Purchase Order Trading Financing is a fee based short term loan. If the manufacturers credit is acceptable the Purchase Orders lender issues a credit card to the manufacturer that guarantees payment for products that meet predetermined standards. When the products are inspected they are sent to the customer often manufacturing facilities are abroad and an invoice is generated. At this point the bank or other source of funding pays the PO lender for the advanced funds. When the PO lender receives payment it subtracts its fee and sends the balance to the business. PO financing can be a cost effective alternative to keeping the inventory.

Non bank financing

Cash flow financing is widely available by very small companies that do not accept credit cards. The lenders use the software to review online sales banking transactions bid history delivery information customer social media comments ratings and also restaurant health points when applicable. These metrics provide data that strengthens consistent sales volumes revenue and quality. Loans are usually short term and too small amounts. Annual effective interest rates can be substantial. But loans can be financed within a day or two.

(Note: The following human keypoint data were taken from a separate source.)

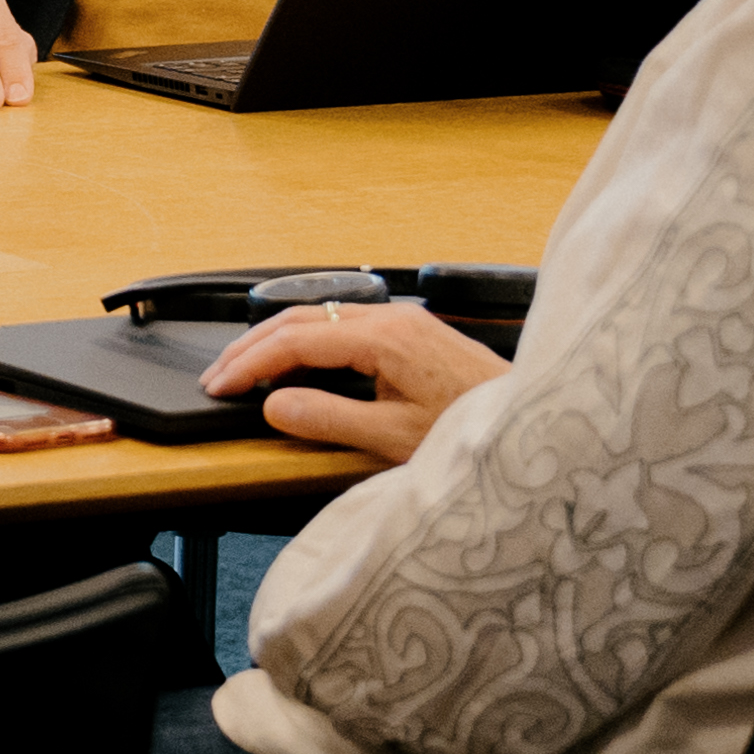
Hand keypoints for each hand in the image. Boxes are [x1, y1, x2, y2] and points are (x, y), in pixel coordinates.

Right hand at [201, 297, 511, 461]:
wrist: (537, 422)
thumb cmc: (475, 430)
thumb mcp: (394, 437)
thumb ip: (328, 419)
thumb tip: (274, 405)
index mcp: (384, 338)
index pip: (294, 341)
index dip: (249, 365)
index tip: (218, 388)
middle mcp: (392, 318)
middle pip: (300, 318)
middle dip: (250, 347)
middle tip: (216, 377)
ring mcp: (403, 321)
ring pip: (319, 316)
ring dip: (275, 341)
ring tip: (243, 369)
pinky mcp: (412, 332)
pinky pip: (342, 324)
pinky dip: (305, 341)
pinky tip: (294, 362)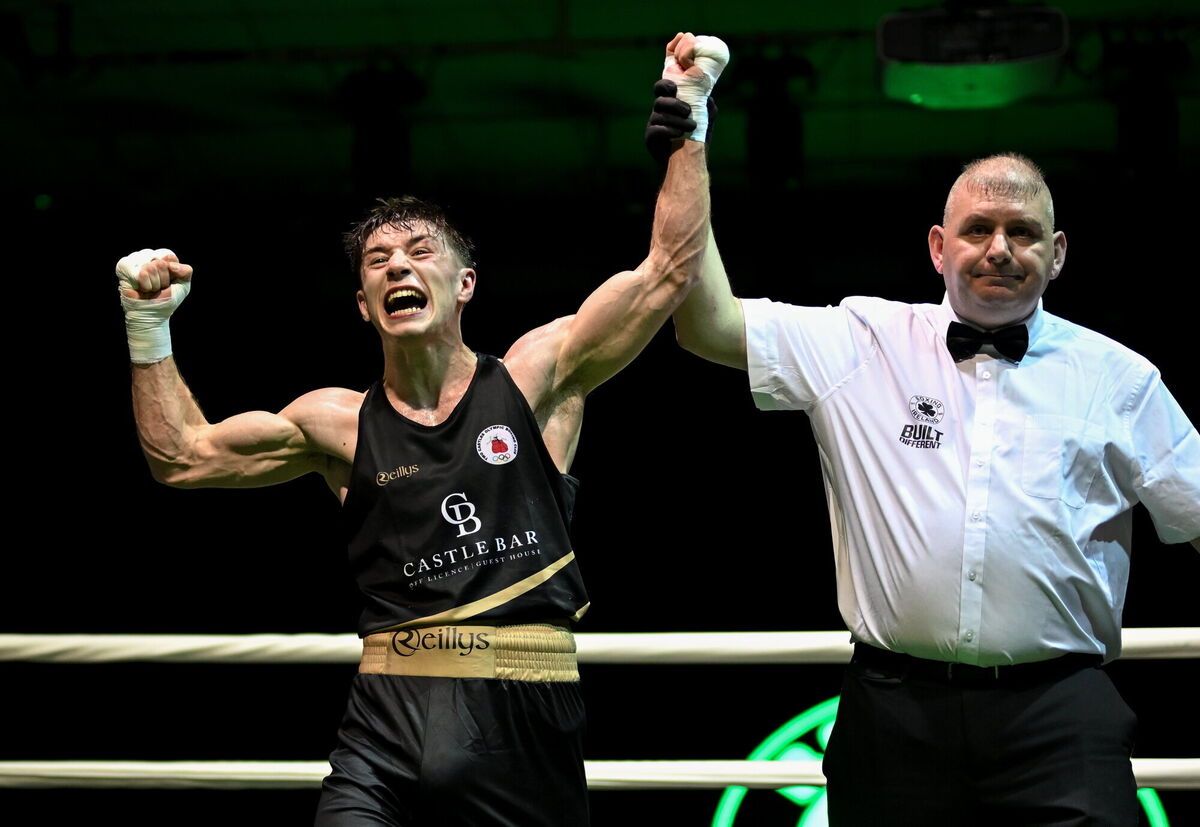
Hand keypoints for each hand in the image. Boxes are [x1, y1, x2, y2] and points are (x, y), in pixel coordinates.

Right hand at [116, 248, 193, 362]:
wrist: (151, 314)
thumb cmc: (166, 299)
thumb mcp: (183, 285)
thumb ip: (186, 271)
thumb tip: (170, 264)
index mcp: (160, 259)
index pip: (168, 255)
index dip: (171, 271)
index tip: (168, 282)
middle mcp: (146, 257)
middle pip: (160, 262)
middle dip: (162, 280)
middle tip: (157, 288)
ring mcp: (134, 261)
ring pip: (150, 267)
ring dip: (153, 284)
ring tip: (149, 289)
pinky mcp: (124, 268)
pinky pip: (141, 273)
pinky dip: (145, 284)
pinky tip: (141, 288)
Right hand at [645, 78, 718, 166]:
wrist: (688, 162)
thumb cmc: (696, 137)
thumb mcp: (705, 121)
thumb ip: (707, 107)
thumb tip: (707, 98)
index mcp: (670, 102)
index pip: (662, 88)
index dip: (665, 84)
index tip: (675, 88)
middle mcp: (659, 111)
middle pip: (660, 100)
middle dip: (674, 104)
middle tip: (688, 111)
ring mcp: (653, 124)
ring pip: (659, 115)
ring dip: (677, 120)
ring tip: (692, 127)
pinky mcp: (650, 137)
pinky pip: (655, 129)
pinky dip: (668, 130)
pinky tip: (679, 133)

Merchant Cash Advances are based on credit card fees and electronic payment related revenue streams. Advances can be secured against cash or future credit card sales and usually do not require personal warranties or warranties. Advances have no fixed payment schedule and no restrictions on corporate use. Funds may be used for the purchase of new equipment expansion repayments of debt or taxes and emergency financing. Typically restaurants and other retailers who do not have sales invoices use this kind of financing. Annual interest rates can be burdensome.

Non bank loans can be offered by finance companies or private lenders. Repayment terms can be based on a fixed amount and a percentage of cash flows in addition to a share of equity in the form of warrants. In general all terms are negotiated. Annual rates are usually significantly higher than traditional bank financing.

Community Development Funding CDFIs usually lend to micro and other non credit companies. CDFI can be compared with small social banks. CDFI funding is usually too small and prices are higher than traditional loans.

Peer to Peer Lending Investments also known as social lending is direct financing from investors often reached by new companies. This form of lending investment has grown as a direct result of the 2008 financial crisis and the bank credit increased. Advances in online technology have facilitated growth. Due to the absence of a financial intermediary for lending equilibrium investments are generally lower than traditional funding sources. Peer to Peer lending invests can be directly a company receives funding from a lender or indirectly several lender pool funds.